Follow-on attacks show capabilities “commonly possessed by state-sponsored actors.”
A provider of end-to-end encrypted e-mail said it paid a ransom of almost $6,000 to stop highly advanced denial-of-service attacks that knocked its networks, and the networks of some of its upstream providers, offline.
In a blog post published Thursday, officials of Switzerland-based ProtonMail said they “grudgingly agreed” to pay 15 bitcoins, which at current valuations came to about $5,850, to the attackers in exchange for them halting the assault. Even after paying the sum, however, crippling attacks continued, although at the time the blog post was being written, they had subsided. The ransom payment is generating protest from critics who say it will only encourage more attacks. ProtonMail officials wrote:
We hoped that by paying, we could spare the other companies impacted by the attack against us, but the attacks continued nevertheless. Attacks against infrastructure continued throughout the evening and in order to keep other customers online, our ISP was forced to stop announcing our IP range, effectively taking us offline. The attack disrupted traffic across the ISP’s entire network and got so serious that the criminals who extorted us previously even found it necessary to write us to deny responsibility for the second attack.
The campaign began shortly after midnight on Tuesday, when ProtonMail received an extortion e-mail from a group of criminals said to be responsible for a string of DDoS attacks across Switzerland over the past few weeks. The message was soon followed by a distributed denial-of-service attack that lasted for about 15 minutes. The attack resumed at 11 a.m. the same day and was already showing “an unprecedented level of sophistication.” By 2 p.m., the flood of junk traffic reached volumes of 100 gigabits per second and began targeting ProtonMail’s datacenter and upstream providers, including routers in Zurich, Frankfurt, and other locations where the ISP has nodes.
“This coordinated assault on key infrastructure eventually managed to bring down both the datacenter and the ISP, which impacted hundreds of other companies, not just ProtonMail.”

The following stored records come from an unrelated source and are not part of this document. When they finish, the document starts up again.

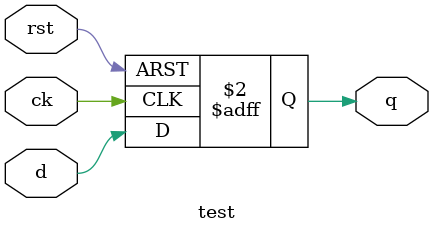
<source format=v>
module test (q, d, ck, rst);
  input d, ck, rst;
  output q;
  reg q;
  always @ (posedge ck or posedge rst) begin
    if (rst)
      q <= 0;
    else
      q <= d;
  end
endmodule

</source>
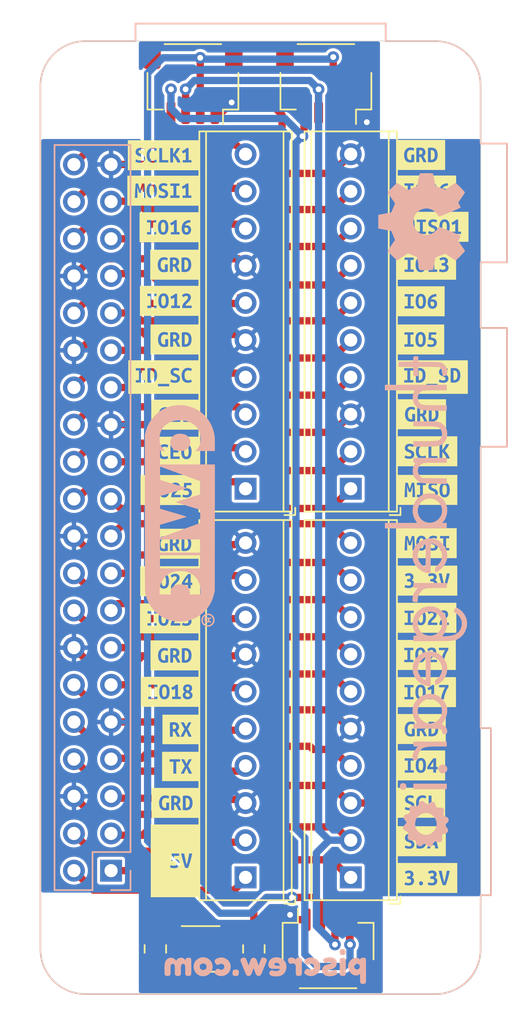
<source format=kicad_pcb>
(kicad_pcb (version 20211014) (generator pcbnew)

  (general
    (thickness 1.6)
  )

  (paper "A4")
  (layers
    (0 "F.Cu" signal)
    (31 "B.Cu" signal)
    (32 "B.Adhes" user "B.Adhesive")
    (33 "F.Adhes" user "F.Adhesive")
    (34 "B.Paste" user)
    (35 "F.Paste" user)
    (36 "B.SilkS" user "B.Silkscreen")
    (37 "F.SilkS" user "F.Silkscreen")
    (38 "B.Mask" user)
    (39 "F.Mask" user)
    (40 "Dwgs.User" user "User.Drawings")
    (41 "Cmts.User" user "User.Comments")
    (42 "Eco1.User" user "User.Eco1")
    (43 "Eco2.User" user "User.Eco2")
    (44 "Edge.Cuts" user)
    (45 "Margin" user)
    (46 "B.CrtYd" user "B.Courtyard")
    (47 "F.CrtYd" user "F.Courtyard")
    (48 "B.Fab" user)
    (49 "F.Fab" user)
  )

  (setup
    (pad_to_mask_clearance 0.05)
    (pcbplotparams
      (layerselection 0x00010ff_ffffffff)
      (disableapertmacros false)
      (usegerberextensions false)
      (usegerberattributes false)
      (usegerberadvancedattributes true)
      (creategerberjobfile true)
      (svguseinch false)
      (svgprecision 6)
      (excludeedgelayer true)
      (plotframeref false)
      (viasonmask false)
      (mode 1)
      (useauxorigin false)
      (hpglpennumber 1)
      (hpglpenspeed 20)
      (hpglpendiameter 15.000000)
      (dxfpolygonmode true)
      (dxfimperialunits true)
      (dxfusepcbnewfont true)
      (psnegative false)
      (psa4output false)
      (plotreference true)
      (plotvalue true)
      (plotinvisibletext false)
      (sketchpadsonfab false)
      (subtractmaskfromsilk false)
      (outputformat 1)
      (mirror false)
      (drillshape 0)
      (scaleselection 1)
      (outputdirectory "gerbers5/")
    )
  )

  (net 0 "")
  (net 1 "/40")
  (net 2 "/26")
  (net 3 "/22")
  (net 4 "/21")
  (net 5 "/29")
  (net 6 "/8")
  (net 7 "/7")
  (net 8 "/32")
  (net 9 "/31")
  (net 10 "/18")
  (net 11 "/17")
  (net 12 "/36")
  (net 13 "/35")
  (net 14 "/33")
  (net 15 "/38")
  (net 16 "/37")
  (net 17 "/19")
  (net 18 "/10")
  (net 19 "/13")
  (net 20 "/28")
  (net 21 "/27")
  (net 22 "/12")
  (net 23 "/11")
  (net 24 "/24")
  (net 25 "/23")
  (net 26 "/1")
  (net 27 "/2")
  (net 28 "/4")
  (net 29 "/16")
  (net 30 "/15")
  (net 31 "GND")
  (net 32 "unconnected-(U1-Pad4)")
  (net 33 "+3V3")
  (net 34 "/3")
  (net 35 "/5")

  (footprint "TerminalBlock_Phoenix:TerminalBlock_Phoenix_MPT-0,5-10-2.54_1x10_P2.54mm_Horizontal" (layer "F.Cu") (at 109.5 65.9 90))

  (footprint "TerminalBlock_Phoenix:TerminalBlock_Phoenix_MPT-0,5-10-2.54_1x10_P2.54mm_Horizontal" (layer "F.Cu") (at 102.3 92.46 90))

  (footprint "TerminalBlock_Phoenix:TerminalBlock_Phoenix_MPT-0,5-10-2.54_1x10_P2.54mm_Horizontal" (layer "F.Cu") (at 109.5 92.46 90))

  (footprint "kibuzzard-61EAB7AC" (layer "F.Cu") (at 97.1 53.06))

  (footprint "kibuzzard-61EAB89C" (layer "F.Cu") (at 97.46 77.29))

  (footprint "kibuzzard-61EAB5B7" (layer "F.Cu") (at 114.32 84.81))

  (footprint "kibuzzard-61EAB79F" (layer "F.Cu") (at 97.44 50.59))

  (footprint "kibuzzard-61EAB57E" (layer "F.Cu") (at 114.71 69.62))

  (footprint "Connector_JST:JST_SH_SM04B-SRSS-TB_1x04-1MP_P1.00mm_Horizontal" (layer "F.Cu") (at 107.95 97.35))

  (footprint "kibuzzard-61EAB524" (layer "F.Cu") (at 114.69 50.59))

  (footprint "kibuzzard-61EAB7C8" (layer "F.Cu") (at 96.71 58.27))

  (footprint "kibuzzard-61EAB879" (layer "F.Cu") (at 97.13 65.99))

  (footprint "kibuzzard-61EAB5AF" (layer "F.Cu") (at 114.34 82.32))

  (footprint "kibuzzard-61EAD2B4" (layer "F.Cu") (at 97.53 87.37))

  (footprint "kibuzzard-61EAB52D" (layer "F.Cu") (at 114.3 53.09))

  (footprint "Capacitor_SMD:C_0805_2012Metric" (layer "F.Cu") (at 102.87 97.35 -90))

  (footprint "kibuzzard-61EAB58D" (layer "F.Cu") (at 114.73 72.18))

  (footprint "kibuzzard-61EAB538" (layer "F.Cu") (at 114.28 55.7))

  (footprint "Connector_JST:JST_SH_SM04B-SRSS-TB_1x04-1MP_P1.00mm_Horizontal" (layer "F.Cu") (at 98.7 38.2 180))

  (footprint "kibuzzard-61EAB5C9" (layer "F.Cu") (at 114.34 89.99))

  (footprint "kibuzzard-61EAB567" (layer "F.Cu") (at 114.73 63.34))

  (footprint "kibuzzard-61EAD2FB" (layer "F.Cu") (at 97.49 91.33))

  (footprint "kibuzzard-61EAB596" (layer "F.Cu") (at 114.7 74.72))

  (footprint "kibuzzard-61EAB753" (layer "F.Cu") (at 96.68 43.11))

  (footprint "kibuzzard-61EAB790" (layer "F.Cu") (at 96.66 45.53))

  (footprint "kibuzzard-61EAB7BB" (layer "F.Cu") (at 97.46 55.7))

  (footprint "Connector_JST:JST_SH_SM04B-SRSS-TB_1x04-1MP_P1.00mm_Horizontal" (layer "F.Cu") (at 107.8 38.2 180))

  (footprint "kibuzzard-61EAB44C" (layer "F.Cu") (at 114.3 43.09))

  (footprint "Capacitor_SMD:C_0805_2012Metric" (layer "F.Cu") (at 96.13 97.35 -90))

  (footprint "kibuzzard-61EAB5E7" (layer "F.Cu") (at 114.73 92.5))

  (footprint "kibuzzard-61EAB559" (layer "F.Cu") (at 114.36 60.81))

  (footprint "kibuzzard-61EAB59E" (layer "F.Cu") (at 114.67 77.26))

  (footprint "kibuzzard-61EAD2A5" (layer "F.Cu") (at 97.87 84.88))

  (footprint "kibuzzard-61EAB8A6" (layer "F.Cu") (at 97.16 79.78))

  (footprint "kibuzzard-61EAB5BF" (layer "F.Cu") (at 114.32 87.36))

  (footprint "Package_TO_SOT_SMD:SOT-23-5" (layer "F.Cu") (at 99.73 97.35))

  (footprint "kibuzzard-61EAB573" (layer "F.Cu")
    (tedit 61EAB573) (tstamp a750a1f1-6953-445d-828e-e5a8f45919a2)
    (at 114.73 65.98)
    (descr "Converted using: scripting")
    (tags "svg2mod")
    (attr board_only exclude_from_pos_files exclude_from_bom)
    (fp_text reference "kibuzzard-61EAB573" (at 0 -1.025901) (layer "F.SilkS") hide
      (effects (font (size 0.000254 0.000254) (thickness 0.000003)))
      (tstamp 0eab5fc0-497d-4743-b723-fb5762aa19d9)
    )
    (fp_text value "G***" (at 0 1.025901) (layer "F.SilkS") hide
      (effects (font (size 0.000254 0.000254) (thickness 0.000003)))
      (tstamp ba32139f-00a8-48af-848c-819ca1f88fa7)
    )
    (fp_poly (pts
        (xy -1.547813 -1.025393)
        (xy -1.328738 -0.490538)
        (xy -1.300956 -0.404813)
        (xy -1.265238 -0.2921)
        (xy -1.227138 -0.169863)
        (xy -1.190625 -0.055563)
        (xy -1.150938 -0.177006)
        (xy -1.11125 -0.297656)
        (xy -1.076325 -0.4064)
        (xy -1.04775 -0.490538)
        (xy -0.885825 -0.490538)
        (xy -0.874911 -0.363538)
        (xy -0.864394 -0.239713)
        (xy -0.854869 -0.11807)
        (xy -0.846931 0.002381)
        (xy -0.840383 0.122634)
        (xy -0.835025 0.243681)
        (xy -0.70485 0.492125)
        (xy -0.70485 0.3302)
        (xy -0.490538 0.3302)
        (xy -0.490538 -0.328613)
        (xy -0.70485 -0.328613)
        (xy -0.70485 -0.490538)
        (xy -0.080963 -0.4
... [470774 chars truncated]
</source>
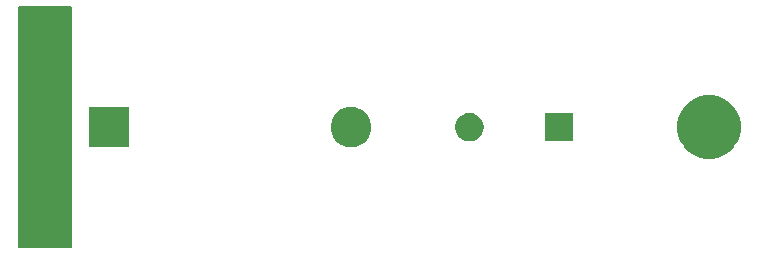
<source format=gts>
G04 #@! TF.GenerationSoftware,KiCad,Pcbnew,(5.0.2)-1*
G04 #@! TF.CreationDate,2025-08-06T21:36:18+02:00*
G04 #@! TF.ProjectId,beerodul,62656572-6f64-4756-9c2e-6b696361645f,rev?*
G04 #@! TF.SameCoordinates,Original*
G04 #@! TF.FileFunction,Soldermask,Top*
G04 #@! TF.FilePolarity,Negative*
%FSLAX46Y46*%
G04 Gerber Fmt 4.6, Leading zero omitted, Abs format (unit mm)*
G04 Created by KiCad (PCBNEW (5.0.2)-1) date 6. 08. 2025 21:36:18*
%MOMM*%
%LPD*%
G01*
G04 APERTURE LIST*
%ADD10C,0.150000*%
%ADD11C,0.100000*%
G04 APERTURE END LIST*
D10*
G36*
X125730000Y-68580000D02*
X125730000Y-88900000D01*
X130175000Y-88900000D01*
X130175000Y-68580000D01*
X125730000Y-68580000D01*
G37*
X125730000Y-68580000D02*
X125730000Y-88900000D01*
X130175000Y-88900000D01*
X130175000Y-68580000D01*
X125730000Y-68580000D01*
D11*
G36*
X184937560Y-76143759D02*
X185428928Y-76347290D01*
X185428930Y-76347291D01*
X185865268Y-76638843D01*
X185871153Y-76642775D01*
X186247225Y-77018847D01*
X186247227Y-77018850D01*
X186390638Y-77233479D01*
X186542710Y-77461072D01*
X186746241Y-77952440D01*
X186850000Y-78474072D01*
X186850000Y-79005928D01*
X186746241Y-79527560D01*
X186594505Y-79893884D01*
X186542709Y-80018930D01*
X186305011Y-80374670D01*
X186247225Y-80461153D01*
X185871153Y-80837225D01*
X185871150Y-80837227D01*
X185428930Y-81132709D01*
X185428929Y-81132710D01*
X185428928Y-81132710D01*
X184937560Y-81336241D01*
X184415928Y-81440000D01*
X183884072Y-81440000D01*
X183362440Y-81336241D01*
X182871072Y-81132710D01*
X182871071Y-81132710D01*
X182871070Y-81132709D01*
X182428850Y-80837227D01*
X182428847Y-80837225D01*
X182052775Y-80461153D01*
X181994989Y-80374670D01*
X181757291Y-80018930D01*
X181705495Y-79893884D01*
X181553759Y-79527560D01*
X181450000Y-79005928D01*
X181450000Y-78474072D01*
X181553759Y-77952440D01*
X181757290Y-77461072D01*
X181909363Y-77233479D01*
X182052773Y-77018850D01*
X182052775Y-77018847D01*
X182428847Y-76642775D01*
X182434732Y-76638843D01*
X182871070Y-76347291D01*
X182871072Y-76347290D01*
X183362440Y-76143759D01*
X183884072Y-76040000D01*
X184415928Y-76040000D01*
X184937560Y-76143759D01*
X184937560Y-76143759D01*
G37*
G36*
X154226393Y-77083553D02*
X154335872Y-77105330D01*
X154645252Y-77233479D01*
X154923687Y-77419523D01*
X155160477Y-77656313D01*
X155346521Y-77934748D01*
X155444623Y-78171588D01*
X155474670Y-78244129D01*
X155540000Y-78572563D01*
X155540000Y-78907437D01*
X155503680Y-79090027D01*
X155474670Y-79235872D01*
X155346521Y-79545252D01*
X155160477Y-79823687D01*
X154923687Y-80060477D01*
X154645252Y-80246521D01*
X154335872Y-80374670D01*
X154226393Y-80396447D01*
X154007437Y-80440000D01*
X153672563Y-80440000D01*
X153453607Y-80396447D01*
X153344128Y-80374670D01*
X153034748Y-80246521D01*
X152756313Y-80060477D01*
X152519523Y-79823687D01*
X152333479Y-79545252D01*
X152205330Y-79235872D01*
X152176320Y-79090027D01*
X152140000Y-78907437D01*
X152140000Y-78572563D01*
X152205330Y-78244129D01*
X152235377Y-78171588D01*
X152333479Y-77934748D01*
X152519523Y-77656313D01*
X152756313Y-77419523D01*
X153034748Y-77233479D01*
X153344128Y-77105330D01*
X153453607Y-77083553D01*
X153672563Y-77040000D01*
X154007437Y-77040000D01*
X154226393Y-77083553D01*
X154226393Y-77083553D01*
G37*
G36*
X135050000Y-80440000D02*
X131650000Y-80440000D01*
X131650000Y-77040000D01*
X135050000Y-77040000D01*
X135050000Y-80440000D01*
X135050000Y-80440000D01*
G37*
G36*
X172670000Y-79940000D02*
X170270000Y-79940000D01*
X170270000Y-77540000D01*
X172670000Y-77540000D01*
X172670000Y-79940000D01*
X172670000Y-79940000D01*
G37*
G36*
X164220026Y-77586115D02*
X164438412Y-77676573D01*
X164634958Y-77807901D01*
X164802099Y-77975042D01*
X164933427Y-78171588D01*
X165023885Y-78389974D01*
X165070000Y-78621809D01*
X165070000Y-78858191D01*
X165023885Y-79090026D01*
X164933427Y-79308412D01*
X164802099Y-79504958D01*
X164634958Y-79672099D01*
X164438412Y-79803427D01*
X164220026Y-79893885D01*
X163988191Y-79940000D01*
X163751809Y-79940000D01*
X163519974Y-79893885D01*
X163301588Y-79803427D01*
X163105042Y-79672099D01*
X162937901Y-79504958D01*
X162806573Y-79308412D01*
X162716115Y-79090026D01*
X162670000Y-78858191D01*
X162670000Y-78621809D01*
X162716115Y-78389974D01*
X162806573Y-78171588D01*
X162937901Y-77975042D01*
X163105042Y-77807901D01*
X163301588Y-77676573D01*
X163519974Y-77586115D01*
X163751809Y-77540000D01*
X163988191Y-77540000D01*
X164220026Y-77586115D01*
X164220026Y-77586115D01*
G37*
M02*

</source>
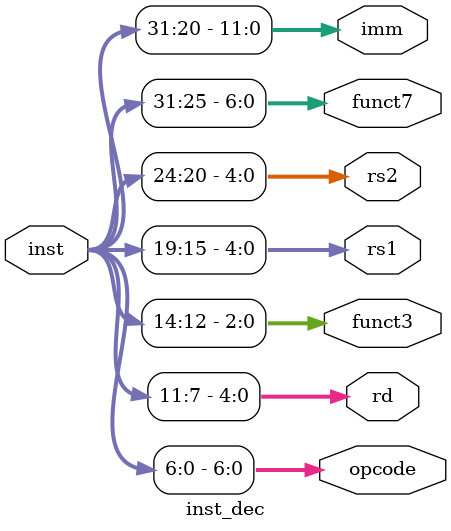
<source format=sv>
module inst_dec
(
    input  logic [31:0] inst,
    output logic [ 6:0] opcode,
    output logic [ 4:0] rd,
    output logic [ 2:0] funct3,
    output logic [ 4:0] rs1,
    output logic [ 4:0] rs2,
    output logic [ 6:0] funct7,
    output logic [11:0] imm
);
    assign opcode = inst[ 6: 0];
    assign rd     = inst[11: 7];
    assign funct3 = inst[14:12];
    assign rs1    = inst[19:15];
    assign rs2    = inst[24:20];
    assign funct7 = inst[31:25];


    // to immediate generator
    assign imm    = inst[31:20];

endmodule
</source>
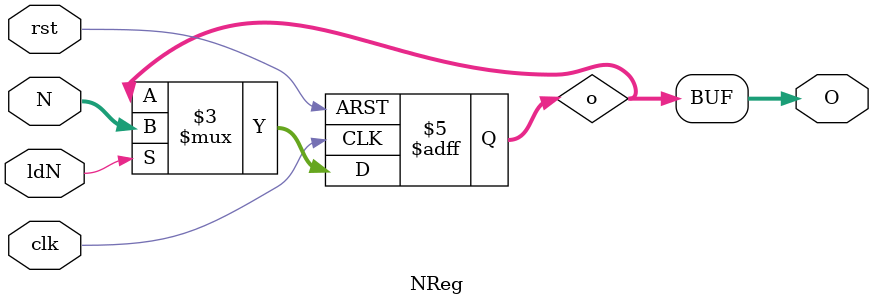
<source format=v>
module NReg(input clk, rst, ldN, input[7:0] N, output  [7:0] O);
	reg [7:0] o ;
	always@(posedge clk, posedge rst) begin
		if(rst) o <= 8'b0;
		else
			if(ldN) o <= N;
			else o <= o;
	end
	assign O = o;
	
endmodule
</source>
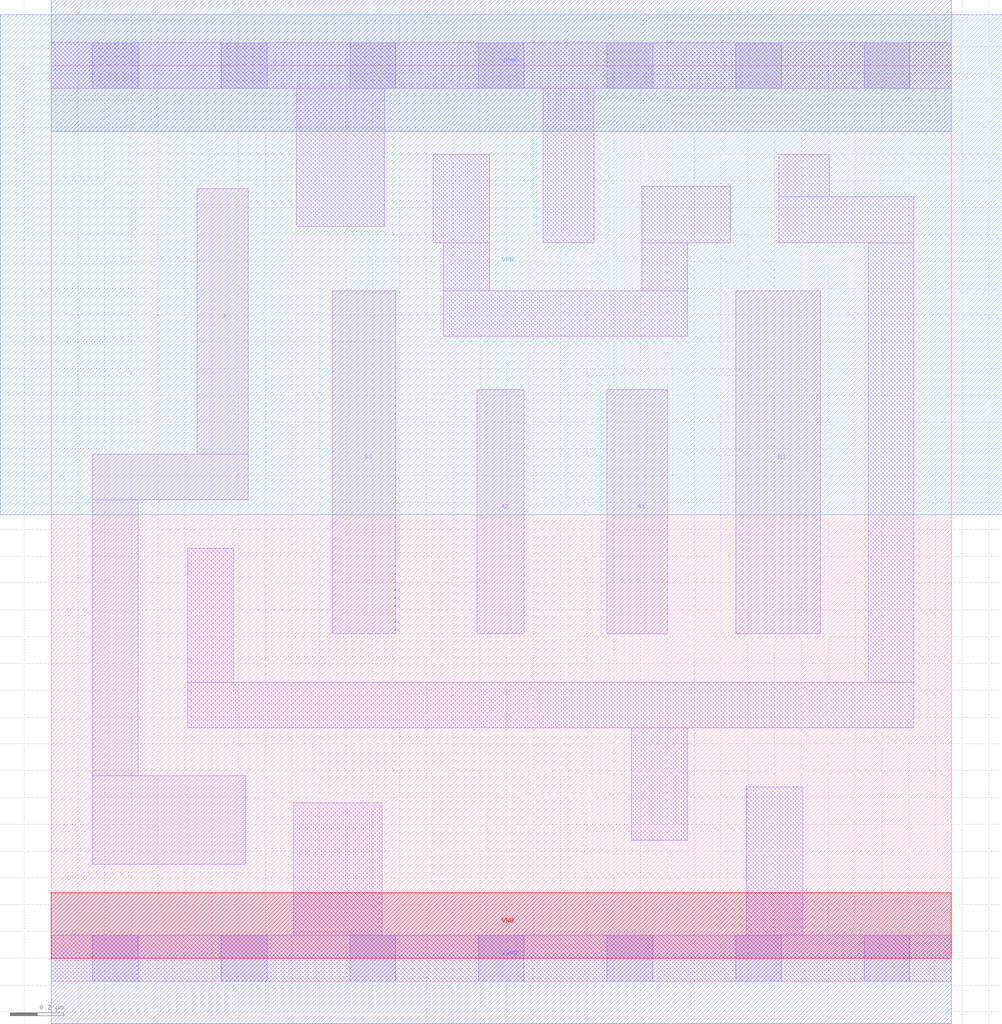
<source format=lef>
# Copyright 2020 The SkyWater PDK Authors
#
# Licensed under the Apache License, Version 2.0 (the "License");
# you may not use this file except in compliance with the License.
# You may obtain a copy of the License at
#
#     https://www.apache.org/licenses/LICENSE-2.0
#
# Unless required by applicable law or agreed to in writing, software
# distributed under the License is distributed on an "AS IS" BASIS,
# WITHOUT WARRANTIES OR CONDITIONS OF ANY KIND, either express or implied.
# See the License for the specific language governing permissions and
# limitations under the License.
#
# SPDX-License-Identifier: Apache-2.0

VERSION 5.7 ;
  NOWIREEXTENSIONATPIN ON ;
  DIVIDERCHAR "/" ;
  BUSBITCHARS "[]" ;
MACRO sky130_fd_sc_lp__a31o_m
  CLASS CORE ;
  FOREIGN sky130_fd_sc_lp__a31o_m ;
  ORIGIN  0.000000  0.000000 ;
  SIZE  3.360000 BY  3.330000 ;
  SYMMETRY X Y R90 ;
  SITE unit ;
  PIN A1
    ANTENNAGATEAREA  0.126000 ;
    DIRECTION INPUT ;
    USE SIGNAL ;
    PORT
      LAYER li1 ;
        RECT 2.075000 1.210000 2.300000 2.120000 ;
    END
  END A1
  PIN A2
    ANTENNAGATEAREA  0.126000 ;
    DIRECTION INPUT ;
    USE SIGNAL ;
    PORT
      LAYER li1 ;
        RECT 1.590000 1.210000 1.765000 2.120000 ;
    END
  END A2
  PIN A3
    ANTENNAGATEAREA  0.126000 ;
    DIRECTION INPUT ;
    USE SIGNAL ;
    PORT
      LAYER li1 ;
        RECT 1.050000 1.210000 1.285000 2.490000 ;
    END
  END A3
  PIN B1
    ANTENNAGATEAREA  0.126000 ;
    DIRECTION INPUT ;
    USE SIGNAL ;
    PORT
      LAYER li1 ;
        RECT 2.555000 1.210000 2.870000 2.490000 ;
    END
  END B1
  PIN X
    ANTENNADIFFAREA  0.222600 ;
    DIRECTION OUTPUT ;
    USE SIGNAL ;
    PORT
      LAYER li1 ;
        RECT 0.155000 0.350000 0.725000 0.680000 ;
        RECT 0.155000 0.680000 0.325000 1.710000 ;
        RECT 0.155000 1.710000 0.735000 1.880000 ;
        RECT 0.545000 1.880000 0.735000 2.870000 ;
    END
  END X
  PIN VGND
    DIRECTION INOUT ;
    USE GROUND ;
    PORT
      LAYER met1 ;
        RECT 0.000000 -0.245000 3.360000 0.245000 ;
    END
  END VGND
  PIN VNB
    DIRECTION INOUT ;
    USE GROUND ;
    PORT
      LAYER pwell ;
        RECT 0.000000 0.000000 3.360000 0.245000 ;
    END
  END VNB
  PIN VPB
    DIRECTION INOUT ;
    USE POWER ;
    PORT
      LAYER nwell ;
        RECT -0.190000 1.655000 3.550000 3.520000 ;
    END
  END VPB
  PIN VPWR
    DIRECTION INOUT ;
    USE POWER ;
    PORT
      LAYER met1 ;
        RECT 0.000000 3.085000 3.360000 3.575000 ;
    END
  END VPWR
  OBS
    LAYER li1 ;
      RECT 0.000000 -0.085000 3.360000 0.085000 ;
      RECT 0.000000  3.245000 3.360000 3.415000 ;
      RECT 0.510000  0.860000 3.220000 1.030000 ;
      RECT 0.510000  1.030000 0.680000 1.530000 ;
      RECT 0.905000  0.085000 1.235000 0.580000 ;
      RECT 0.915000  2.730000 1.245000 3.245000 ;
      RECT 1.425000  2.670000 1.635000 3.000000 ;
      RECT 1.465000  2.320000 2.375000 2.490000 ;
      RECT 1.465000  2.490000 1.635000 2.670000 ;
      RECT 1.835000  2.670000 2.025000 3.245000 ;
      RECT 2.165000  0.440000 2.375000 0.860000 ;
      RECT 2.205000  2.490000 2.375000 2.670000 ;
      RECT 2.205000  2.670000 2.535000 2.880000 ;
      RECT 2.595000  0.085000 2.805000 0.640000 ;
      RECT 2.715000  2.670000 3.220000 2.840000 ;
      RECT 2.715000  2.840000 2.905000 3.000000 ;
      RECT 3.050000  1.030000 3.220000 2.670000 ;
    LAYER mcon ;
      RECT 0.155000 -0.085000 0.325000 0.085000 ;
      RECT 0.155000  3.245000 0.325000 3.415000 ;
      RECT 0.635000 -0.085000 0.805000 0.085000 ;
      RECT 0.635000  3.245000 0.805000 3.415000 ;
      RECT 1.115000 -0.085000 1.285000 0.085000 ;
      RECT 1.115000  3.245000 1.285000 3.415000 ;
      RECT 1.595000 -0.085000 1.765000 0.085000 ;
      RECT 1.595000  3.245000 1.765000 3.415000 ;
      RECT 2.075000 -0.085000 2.245000 0.085000 ;
      RECT 2.075000  3.245000 2.245000 3.415000 ;
      RECT 2.555000 -0.085000 2.725000 0.085000 ;
      RECT 2.555000  3.245000 2.725000 3.415000 ;
      RECT 3.035000 -0.085000 3.205000 0.085000 ;
      RECT 3.035000  3.245000 3.205000 3.415000 ;
  END
END sky130_fd_sc_lp__a31o_m
END LIBRARY

</source>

The blog post went to to say:
Through MELANI (a division of the Swiss federal government), we exchanged information with other companies who have also been attacked and made a few discoveries. First, the attack against ProtonMail can be divided into two stages. The first stage is the volumetric attack which was targeting just our IP addresses. The second stage is the more complex attack which targeted weak points in the infrastructure of our ISPs. This second phase has not been observed in any other recent attacks on Swiss companies and was technically much more sophisticated. This means that ProtonMail is likely under attack by two separate groups, with the second attackers exhibiting capabilities more commonly possessed by state-sponsored actors. It also shows that the second attackers were not afraid of causing massive collateral damage in order to get at us.
At present, ProtonMail’s infrastructure is still vulnerable to attacks of this magnitude, but we have a comprehensive long term solution which is already being implemented. Protecting against a highly sophisticated attack like the second one which was launched against us requires sophisticated solutions as we also need to protect our datacenter and upstream providers. Cost estimates for these solutions are around $100,000 per year since there are few service providers able to fight off an attack of this size and sophistication. These solutions are expensive and take time to implement, but they will be necessary because it is clear that online privacy has powerful opponents. In order to cover these costs, we are collecting donations for a ProtonMail defense fund.
Attributing online attacks to a particular group, or even to a nation state, is a difficult endeavor that’s frequently prone to error. Still, the prospect that a nation state is behind the second wave of attacks could make an already problematic development—a service that paid a ransom to stop crippling DDoS attacks—much more complicated. It’s likely this story will have more developments before it’s done.